Back to hippie-light. If you bring me, say, a fresh red velvet treat from Sprinkles or Nothing Bundt Cakes, I’m not going to turn it down. I might even deep mouth kiss you. But when it comes to actually baking red velvet cake, I get all like, Wow! That’s a lot of red dye #40. I mean, chocolate taste-ez good when it’s brown so do I really NEED it to be all red and stuff? Then I start thinking about the armadillo groom’s cake from Steel Magnolias and then I think of road kill, so no. I don’t make red velvet at home. Until now.
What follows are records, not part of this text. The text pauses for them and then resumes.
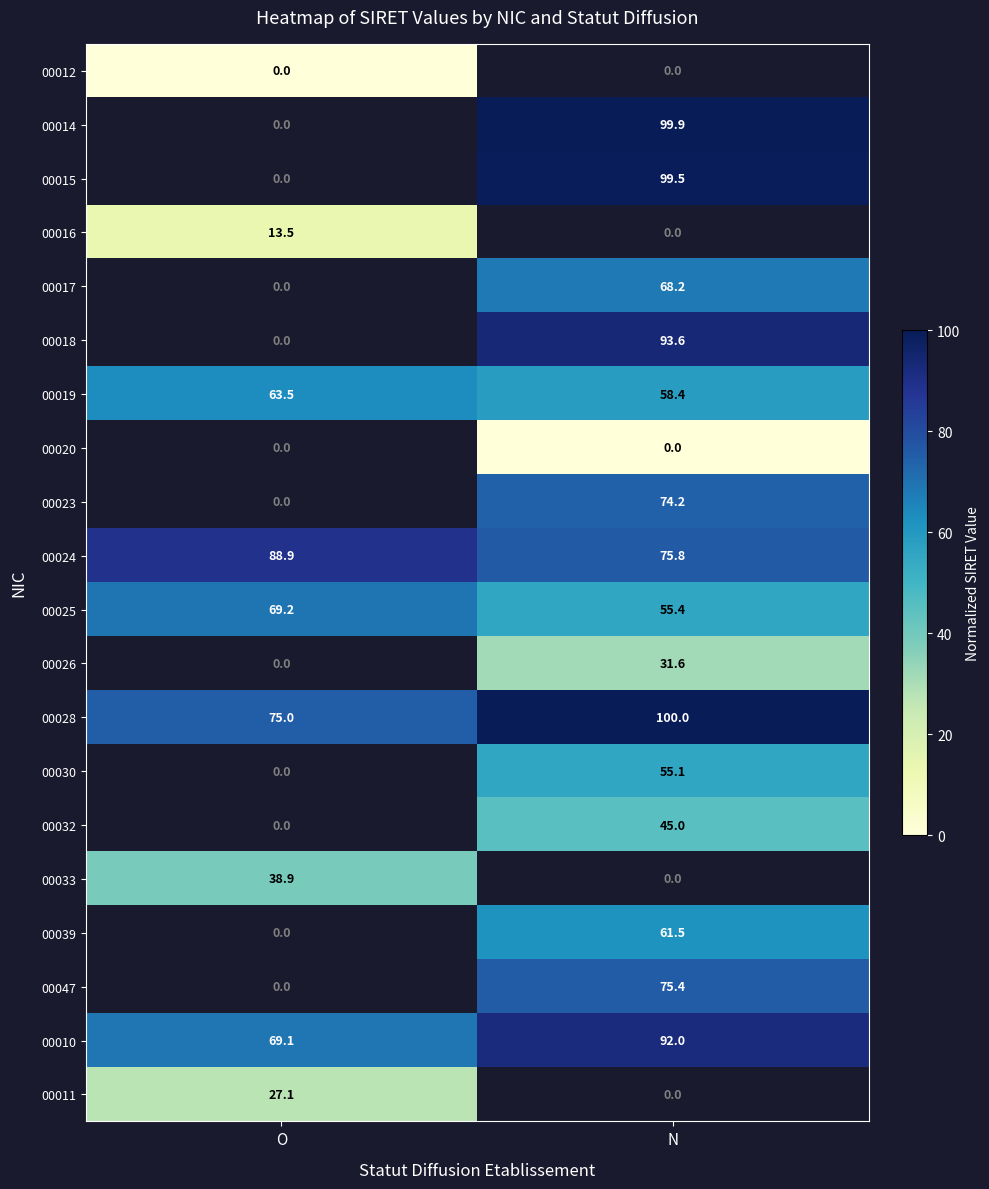

What is the lowest value of the 00019 series?

58.4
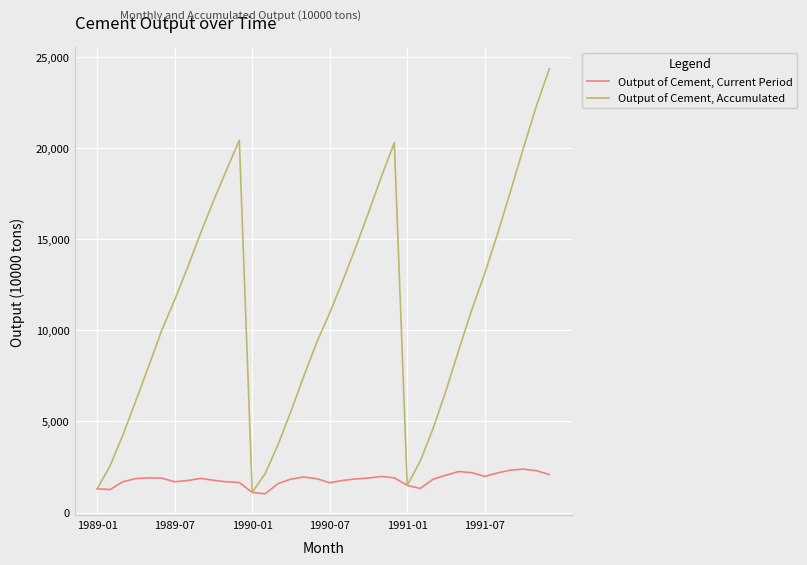

How many series are shown in this chart?

2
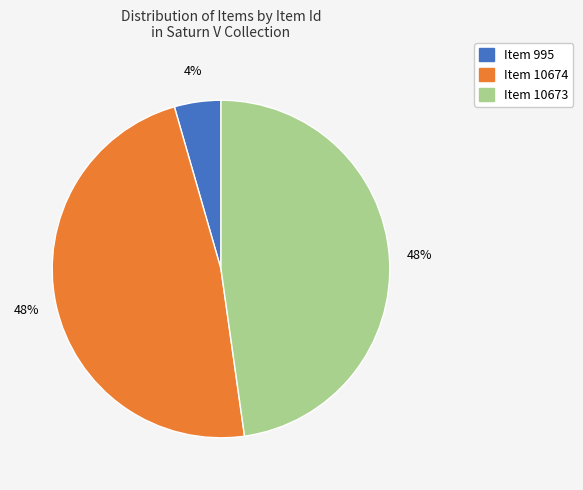

Which slice is the smallest?

Item 995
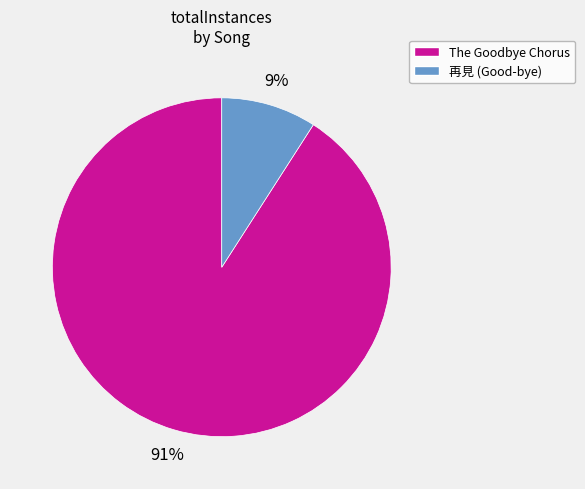

To the nearest percent, what is the average slice percentage?

50%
You know why? It’s because I grew beets. And I roasted a few. And then they got HUGE and I had to pull them all at once and it was 103° outside and maybe I was a little fat and tired and lazy and maybe they sat in the garage in Dude’s mini-wheelbarrow for a couple days and got less than firm. Which led to beet puree. SO. MUCH. But that’s cool. We have a chest freezer and beets are yummy any way you slice ’em. I went to the trusty land of Pinterest and started a search for recipes with beet puree. Smoothies. Smoothies. Oh look! More smoothies. And then there it was. A variation of red velvet using beets from a lovely blog called In Sock Monkey Slippers.
Yes please! I whipped these babies up and used a fraction of my puree in the process. I love baking, I just don’t get around to it all that often. Let me tell you- these are a keeper recipe. This is my new go-to chocolate cake recipe. (I just skipped the orange.)
Here is the mediocre photo of the delicious cake. Trust me. It’s better than it looks here. I will figure out that damned Hipstamatic. Later.
I wouldn’t say I’m a great cook while I’m pregnant. In fact, I don’t know that I’d say I cook. But having all of this lusciousness in our backyard has inspired me (and Farmer Bob) to get out back and pick some food and use it up. A lot still goes to waste though. Our next step in homesteading will be learning to process and save more of our backyard bounty for the Zombie Apocalypse. Or, like, winter or something. We also justify all of the wasted chard as chicken food. It helps us sleep at night, and quite frankly, I really need to learn that chard is insane. That ish takes over. I made Rob promise to never let me plant more than one chard per season ever again. Unless maybe they are different varieties and look really pretty when we first put them in. No. No. That’s how this all started. ONE chard.
Back to cooking. We had big plans for making tortilla española from our friend Craig’s blog, Take My Life And Eat It, as mentioned here, and we finally did it! Craig does such a great job explaining things (I credit his engineer-ness) that we did it right the first time! Ok, granted, it’s not the world’s most difficult recipe, but I’ve had soggy tortilla and it ain’t pretty.
One must forgive my photographic lackofskill. But here it is! And it tasted sooooo good. Treat yourself. Read Craig’s posts on tortilla and make breakfast for dinner tonight!